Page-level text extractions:

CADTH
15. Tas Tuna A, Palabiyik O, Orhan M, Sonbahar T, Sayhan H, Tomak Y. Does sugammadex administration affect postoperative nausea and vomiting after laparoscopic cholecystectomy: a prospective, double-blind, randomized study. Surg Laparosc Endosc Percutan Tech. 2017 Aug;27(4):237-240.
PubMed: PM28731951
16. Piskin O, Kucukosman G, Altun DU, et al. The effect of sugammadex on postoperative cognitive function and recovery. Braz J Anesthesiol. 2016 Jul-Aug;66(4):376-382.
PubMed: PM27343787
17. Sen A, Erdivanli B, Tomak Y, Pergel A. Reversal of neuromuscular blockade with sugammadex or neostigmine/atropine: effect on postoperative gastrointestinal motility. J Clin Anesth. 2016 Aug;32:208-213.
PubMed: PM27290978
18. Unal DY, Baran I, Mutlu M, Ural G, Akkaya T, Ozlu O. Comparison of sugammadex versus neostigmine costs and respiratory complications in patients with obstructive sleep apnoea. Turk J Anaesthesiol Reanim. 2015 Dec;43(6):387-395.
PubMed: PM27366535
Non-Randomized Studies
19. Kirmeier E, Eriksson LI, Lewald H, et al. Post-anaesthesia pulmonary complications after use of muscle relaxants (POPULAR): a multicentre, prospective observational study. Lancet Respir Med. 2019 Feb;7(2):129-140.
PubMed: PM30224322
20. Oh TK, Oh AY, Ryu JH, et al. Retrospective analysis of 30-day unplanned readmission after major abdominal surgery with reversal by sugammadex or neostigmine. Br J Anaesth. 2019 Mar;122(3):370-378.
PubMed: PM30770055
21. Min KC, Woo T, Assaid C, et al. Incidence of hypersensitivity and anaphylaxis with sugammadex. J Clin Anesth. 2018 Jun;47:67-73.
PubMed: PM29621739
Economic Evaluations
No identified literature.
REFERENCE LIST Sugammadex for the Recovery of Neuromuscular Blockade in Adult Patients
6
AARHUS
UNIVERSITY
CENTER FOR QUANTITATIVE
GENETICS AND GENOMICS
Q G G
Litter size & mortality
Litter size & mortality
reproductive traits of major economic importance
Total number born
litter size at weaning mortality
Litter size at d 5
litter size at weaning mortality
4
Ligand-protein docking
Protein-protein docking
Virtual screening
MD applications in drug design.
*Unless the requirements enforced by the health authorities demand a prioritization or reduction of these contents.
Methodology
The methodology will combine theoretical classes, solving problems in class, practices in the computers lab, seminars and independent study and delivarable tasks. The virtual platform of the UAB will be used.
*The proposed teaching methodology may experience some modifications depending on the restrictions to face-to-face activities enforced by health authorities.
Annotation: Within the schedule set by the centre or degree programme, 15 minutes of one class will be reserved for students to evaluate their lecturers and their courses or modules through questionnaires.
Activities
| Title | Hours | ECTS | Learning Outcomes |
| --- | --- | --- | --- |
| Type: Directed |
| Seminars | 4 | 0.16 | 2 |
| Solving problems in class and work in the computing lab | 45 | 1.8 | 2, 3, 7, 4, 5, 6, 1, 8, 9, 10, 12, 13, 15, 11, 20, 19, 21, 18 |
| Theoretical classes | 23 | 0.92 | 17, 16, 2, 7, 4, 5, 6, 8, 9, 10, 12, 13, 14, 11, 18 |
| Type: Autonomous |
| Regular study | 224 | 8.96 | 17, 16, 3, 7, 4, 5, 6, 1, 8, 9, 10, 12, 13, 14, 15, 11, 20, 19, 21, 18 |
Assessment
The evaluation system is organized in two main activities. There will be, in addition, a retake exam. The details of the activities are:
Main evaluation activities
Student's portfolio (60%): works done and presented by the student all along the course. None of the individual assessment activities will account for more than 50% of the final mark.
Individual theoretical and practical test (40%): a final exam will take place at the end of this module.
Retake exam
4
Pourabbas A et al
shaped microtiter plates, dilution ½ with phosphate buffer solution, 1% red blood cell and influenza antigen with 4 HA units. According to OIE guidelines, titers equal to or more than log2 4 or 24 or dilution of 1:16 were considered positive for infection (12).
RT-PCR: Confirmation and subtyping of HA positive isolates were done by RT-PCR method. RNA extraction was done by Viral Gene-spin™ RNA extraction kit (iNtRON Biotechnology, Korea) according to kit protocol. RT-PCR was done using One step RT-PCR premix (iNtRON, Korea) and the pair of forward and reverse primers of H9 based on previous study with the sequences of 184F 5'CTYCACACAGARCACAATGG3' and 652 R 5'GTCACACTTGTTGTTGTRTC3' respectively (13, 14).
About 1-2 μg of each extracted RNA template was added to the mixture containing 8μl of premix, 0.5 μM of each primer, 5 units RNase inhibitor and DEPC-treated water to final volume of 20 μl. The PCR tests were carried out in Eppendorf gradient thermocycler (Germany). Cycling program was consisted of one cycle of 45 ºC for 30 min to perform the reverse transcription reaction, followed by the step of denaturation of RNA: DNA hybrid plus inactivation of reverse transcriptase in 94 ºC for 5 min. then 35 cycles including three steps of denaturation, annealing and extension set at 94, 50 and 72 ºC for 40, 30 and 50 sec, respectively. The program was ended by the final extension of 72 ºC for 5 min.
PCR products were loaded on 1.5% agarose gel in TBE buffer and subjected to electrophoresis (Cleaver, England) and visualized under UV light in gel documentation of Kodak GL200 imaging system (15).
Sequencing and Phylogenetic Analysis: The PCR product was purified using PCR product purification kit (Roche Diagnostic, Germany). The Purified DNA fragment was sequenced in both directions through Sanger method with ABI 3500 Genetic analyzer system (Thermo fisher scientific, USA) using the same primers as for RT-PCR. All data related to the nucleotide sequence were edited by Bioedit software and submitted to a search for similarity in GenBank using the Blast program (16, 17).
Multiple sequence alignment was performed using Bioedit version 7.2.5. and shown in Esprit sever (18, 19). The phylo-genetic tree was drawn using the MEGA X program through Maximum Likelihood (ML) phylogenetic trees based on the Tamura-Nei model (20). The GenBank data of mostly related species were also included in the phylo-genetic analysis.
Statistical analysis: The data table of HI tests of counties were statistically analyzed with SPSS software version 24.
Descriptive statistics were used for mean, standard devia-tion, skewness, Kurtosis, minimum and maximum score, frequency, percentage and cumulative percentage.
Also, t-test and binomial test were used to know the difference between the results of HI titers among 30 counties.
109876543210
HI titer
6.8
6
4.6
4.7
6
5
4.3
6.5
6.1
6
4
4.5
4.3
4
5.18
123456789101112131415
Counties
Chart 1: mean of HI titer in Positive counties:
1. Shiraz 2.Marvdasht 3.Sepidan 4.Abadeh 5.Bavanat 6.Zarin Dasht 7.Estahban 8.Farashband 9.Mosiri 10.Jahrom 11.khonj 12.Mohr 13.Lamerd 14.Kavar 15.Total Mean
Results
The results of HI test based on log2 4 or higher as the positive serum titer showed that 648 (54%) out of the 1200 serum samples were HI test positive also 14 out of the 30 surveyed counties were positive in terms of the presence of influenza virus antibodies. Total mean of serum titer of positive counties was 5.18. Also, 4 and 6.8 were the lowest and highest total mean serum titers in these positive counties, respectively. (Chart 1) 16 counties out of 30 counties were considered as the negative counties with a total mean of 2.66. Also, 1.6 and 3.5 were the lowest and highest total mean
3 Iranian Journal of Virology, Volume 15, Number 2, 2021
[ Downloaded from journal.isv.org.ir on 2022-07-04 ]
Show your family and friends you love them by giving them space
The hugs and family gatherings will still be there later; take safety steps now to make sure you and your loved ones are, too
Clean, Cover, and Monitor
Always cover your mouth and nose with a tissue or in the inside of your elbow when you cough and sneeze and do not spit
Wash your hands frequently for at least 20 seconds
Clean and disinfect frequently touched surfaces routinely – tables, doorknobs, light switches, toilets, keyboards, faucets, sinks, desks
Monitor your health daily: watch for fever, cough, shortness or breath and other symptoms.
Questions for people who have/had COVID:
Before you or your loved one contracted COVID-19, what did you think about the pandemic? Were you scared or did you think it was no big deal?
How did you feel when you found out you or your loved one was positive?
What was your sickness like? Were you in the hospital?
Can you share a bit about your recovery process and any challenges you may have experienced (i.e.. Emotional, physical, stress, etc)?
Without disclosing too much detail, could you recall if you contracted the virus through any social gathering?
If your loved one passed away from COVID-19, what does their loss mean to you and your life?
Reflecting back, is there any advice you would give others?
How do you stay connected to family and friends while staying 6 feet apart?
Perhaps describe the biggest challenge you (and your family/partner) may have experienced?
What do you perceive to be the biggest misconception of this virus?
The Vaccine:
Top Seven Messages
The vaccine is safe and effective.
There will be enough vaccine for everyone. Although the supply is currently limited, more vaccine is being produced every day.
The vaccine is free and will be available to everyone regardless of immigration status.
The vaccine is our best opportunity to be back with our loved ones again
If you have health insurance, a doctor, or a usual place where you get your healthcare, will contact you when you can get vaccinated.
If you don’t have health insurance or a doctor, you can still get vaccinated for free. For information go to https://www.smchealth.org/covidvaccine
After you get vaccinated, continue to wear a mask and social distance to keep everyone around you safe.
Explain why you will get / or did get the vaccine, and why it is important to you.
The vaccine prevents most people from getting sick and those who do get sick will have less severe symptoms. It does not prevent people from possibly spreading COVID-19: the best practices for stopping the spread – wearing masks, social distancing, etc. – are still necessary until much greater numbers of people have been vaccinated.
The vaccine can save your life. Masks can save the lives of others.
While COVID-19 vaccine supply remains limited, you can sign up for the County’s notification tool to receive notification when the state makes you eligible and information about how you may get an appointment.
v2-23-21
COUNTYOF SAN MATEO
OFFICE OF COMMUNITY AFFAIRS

_DIRECTIONS_
From the records above, give again exactly the lines running from the line with "PubMed: PM27366535" to the line with "No identified literature.", inclusive.

_RESPONSE_
PubMed: PM27366535
Non-Randomized Studies
19. Kirmeier E, Eriksson LI, Lewald H, et al. Post-anaesthesia pulmonary complications after use of muscle relaxants (POPULAR): a multicentre, prospective observational study. Lancet Respir Med. 2019 Feb;7(2):129-140.
PubMed: PM30224322
20. Oh TK, Oh AY, Ryu JH, et al. Retrospective analysis of 30-day unplanned readmission after major abdominal surgery with reversal by sugammadex or neostigmine. Br J Anaesth. 2019 Mar;122(3):370-378.
PubMed: PM30770055
21. Min KC, Woo T, Assaid C, et al. Incidence of hypersensitivity and anaphylaxis with sugammadex. J Clin Anesth. 2018 Jun;47:67-73.
PubMed: PM29621739
Economic Evaluations
No identified literature.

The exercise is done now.